START RECORDS
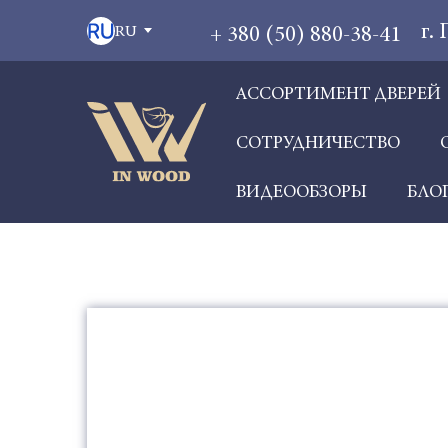
г.
+ 380 (50) 880-38-41
RU
АССОРТИМЕНТ ДВЕРЕЙ
СОТРУДНИЧЕСТВО
ВИДЕООБЗОРЫ
БЛО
END RECORDS
• DIRECTIVE:
Copy the records above precisely, and leave every image out of the copy.

• SOLUTION:
г.
+ 380 (50) 880-38-41
RU
АССОРТИМЕНТ ДВЕРЕЙ
СОТРУДНИЧЕСТВО
ВИДЕООБЗОРЫ
БЛО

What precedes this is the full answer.